The Tyrannical Town Tycoon is always a Big Fish in a Small Pond, content to dominate their little fiefdom without much greater ambition. Often times they are able to get away with their crimes because nobody in the big city or state capitol notices what's going on out in the countryside. If a hero is unable to defeat Potter and his family by kicking, most times just getting word out will be enough to summon The Cavalry.

While once popular in all forms of media, The Tyrannical Town Tycoon is on its way to becoming a Discredited Trope, at least in the developed world. Corrupt executives working for large corporations have stepped in to take their place as the Real Life local businesses that once influenced small town life have been bought up by larger and larger players whose wealthy owners don't even bother to live near the communities they are destroying.

More modern works usually need to handwave away the growing unlikelihood of a major business person being confided to one town, by claiming the person really has a massive business empire outside the town (which probably remains completely offscreen), but in particular they cares about this town for some reason i.e. it being their hometown, etc.

Usually a modern implementation of Aristocrats Are Evil or the Feudal Overlord. Almost certainly a Corrupt Corporate Executive, just one with enough power and influence to run a whole town. Sub-trope of I Own This Town, where someone basically owns the town but out of a variety of reasons like organized crime or political connections. If the Corrupt Hick is wealthy enough they often fit this trope, but the Tyrannical Town Tycoon can apply to any region.

New Year Has Come: As sure as the taxes, it comes at the end of every year: the New Year. Time for looking back, looking forward, and just going crazy. Time to celebrate and do all the things that for obvious reasons you couldn't do in the Christmas Episode.

Manga and anime love the New Year; in Japan, it's essentially the biggest holiday of the year (Christmas, which is the biggest holiday of the year in North America, is celebrated a bit differently there). This is where you can show all the girls and some of the boys looking good in kimono while making the traditional visit to the local shrine.
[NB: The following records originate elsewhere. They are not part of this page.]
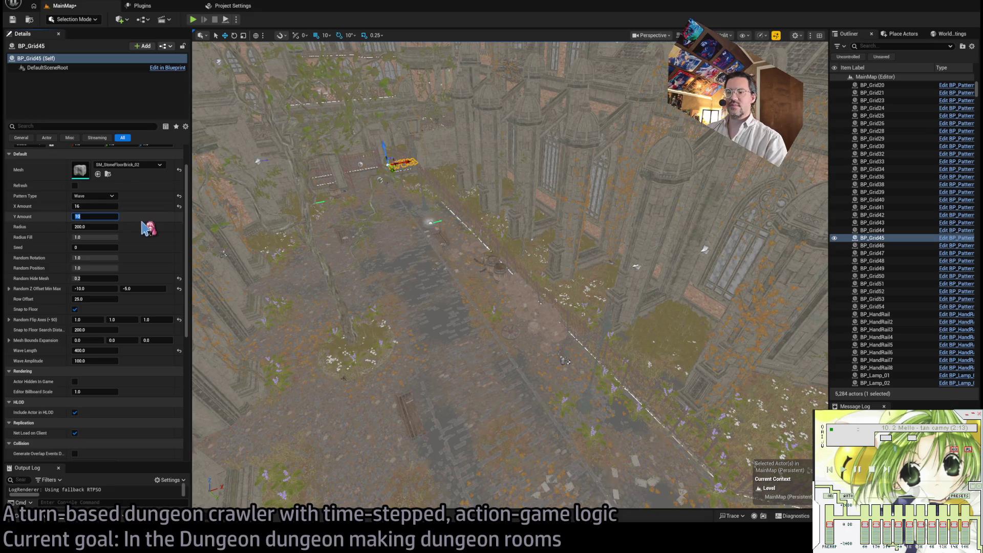
text(500)
key(Return)
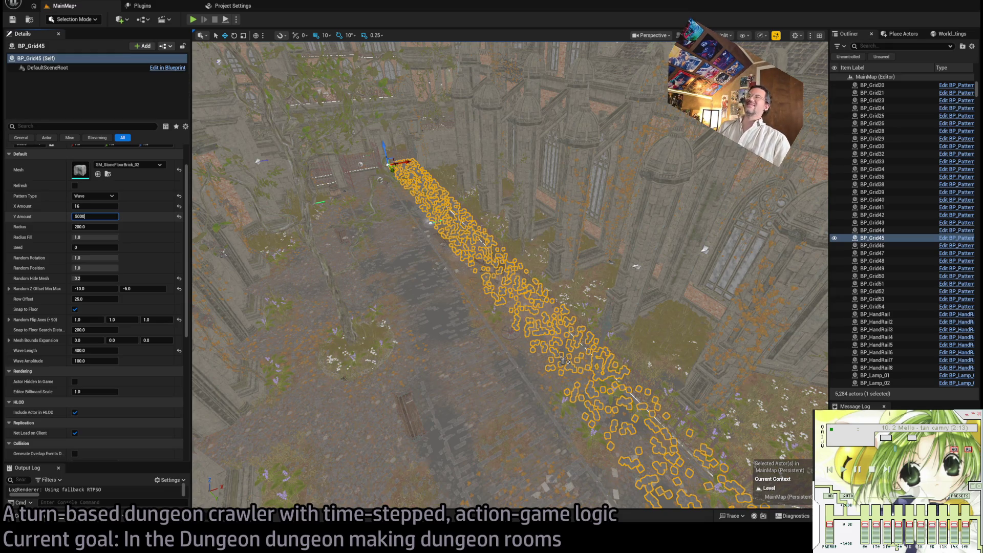
click(456, 194)
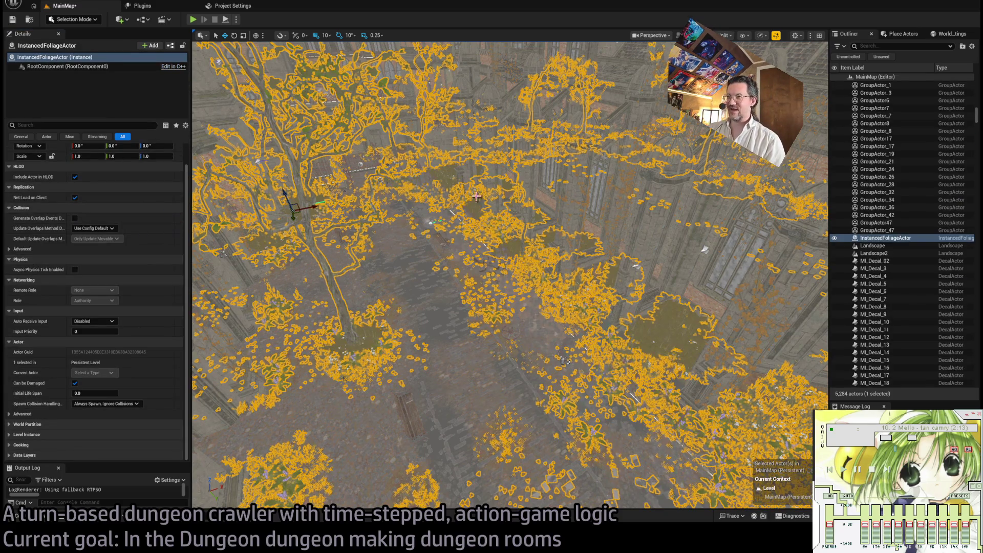
Undo the InstancedFoliageActor selection to reselect BP_Grid45, then fly along its orange strip.
scroll(456, 202, up, 3)
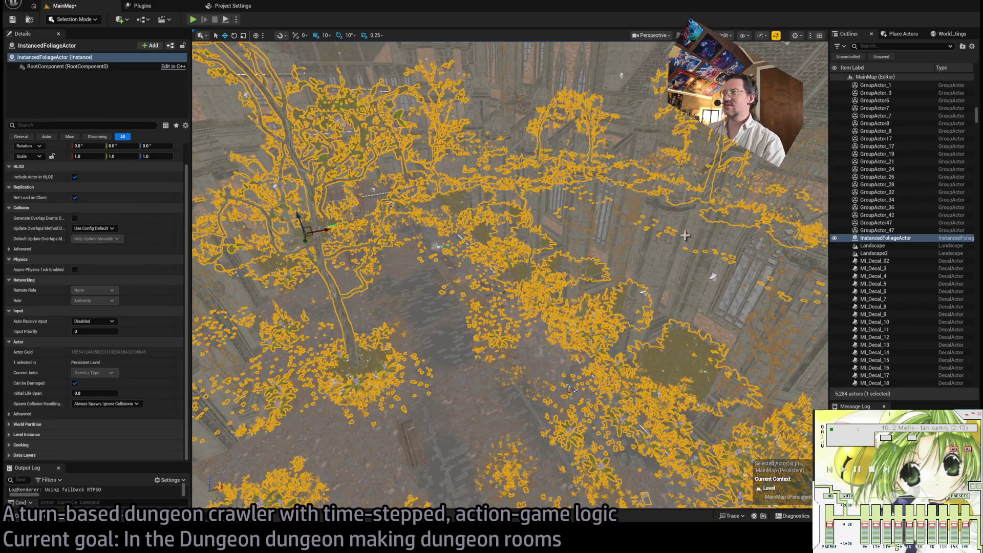
drag(873, 245, 513, 316)
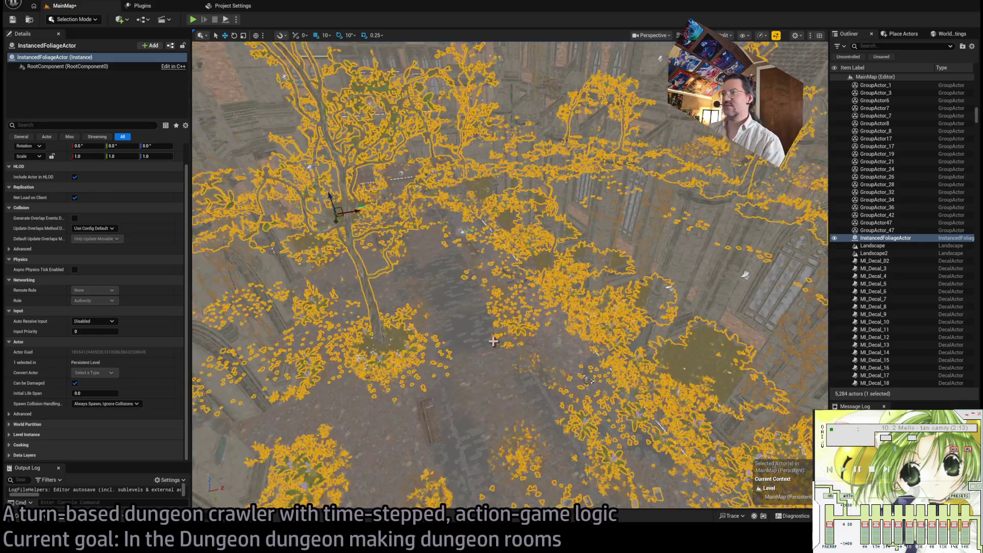
key(ctrl+z)
mouse_move(606, 432)
mouse_down()
mouse_move(606, 460)
mouse_move(589, 379)
mouse_move(578, 379)
mouse_up()
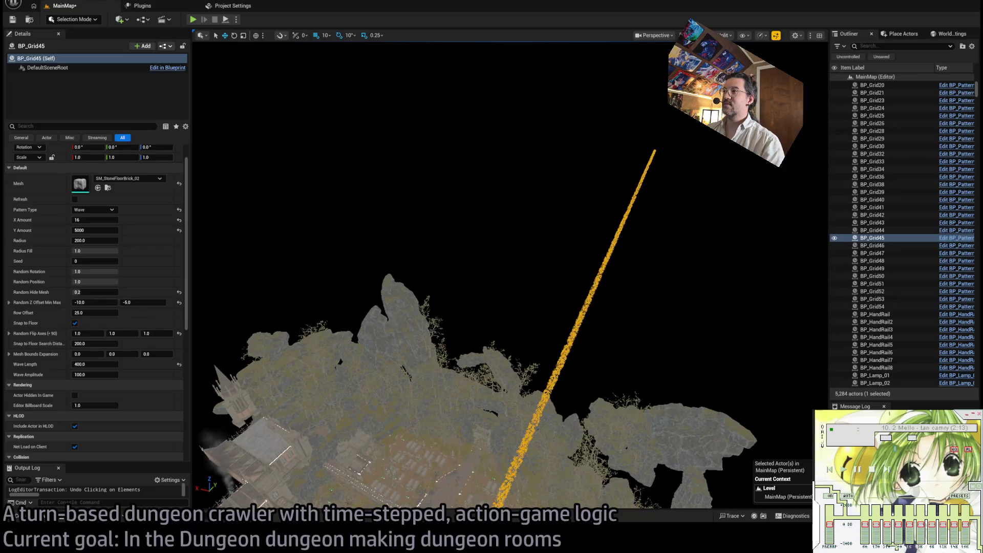
Lower BP_Grid45's Y Amount from 5000 to 500, then scrub it down to 270.
drag(494, 287, 494, 304)
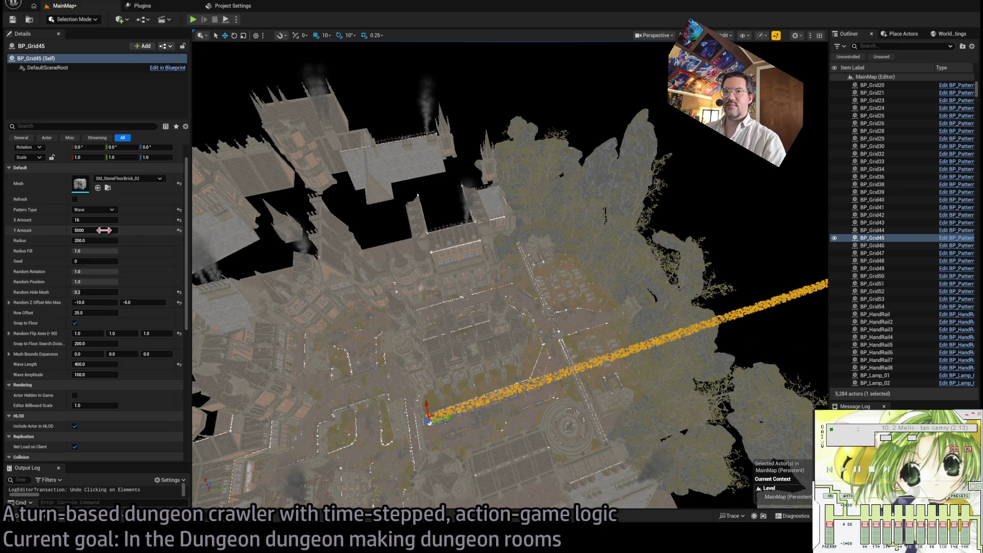
key(Return)
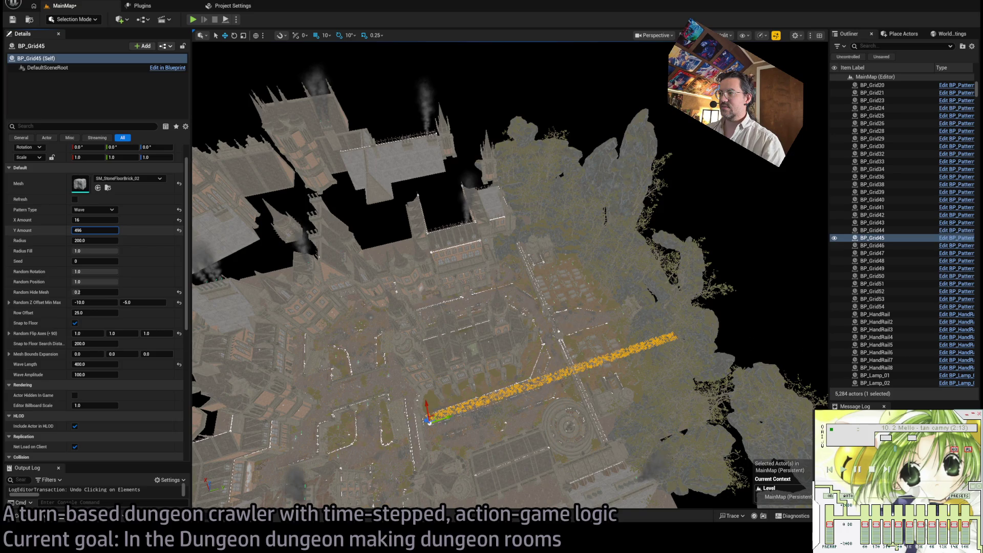
drag(95, 229, 87, 230)
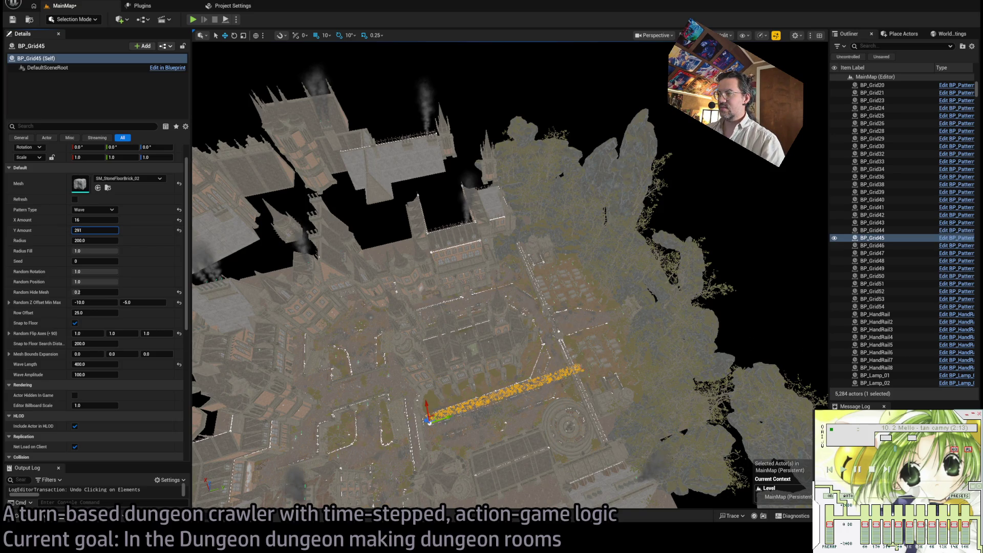
Frame the shortened strip and open the BP_PatternGen blueprint via Edit in Blueprint.
key(f)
Of course you can also dress some of them up as Miko (yes, some of the boys, too!) to manage the crowds and sell charms and fortunes to visitors. Or you can just let them stay up late to see the first sunrise of the new year-if they can stay awake, of course!

In Western media, often a source of date anxiety (and a New Year's Kiss!). Common things include big fireworks, lots of champagne, and the making (and inevitable breaking) of New Year's resolutions. And of course, a toast and the singing of "Auld Lang Syne" When the Clock Strikes Twelve. That's provided you can agree on whether it's the first or the last stroke which marks the change (it's the first). And that the characters can stay awake. In fact both young and old characters may fall asleep before midnight, indicating immaturity for the former, and fatigue for the latter. In action-adventure shows, the plot will often involve a bomb set to go off exactly at midnight local time (often at the ball-drop in New York City's Times Square or the show's equivalent).

Some works use the new year as a natural starting and/or ending point for their stories. In series it may be used as an excuse for a Clip Show.

Since the whole point of New Year's is the date turnover, it can be weird when this trope meets a work where the year is never given. If that's the case, expect the words "old year"/"last year" and "new year" to appear where the actual years would normally be mentioned.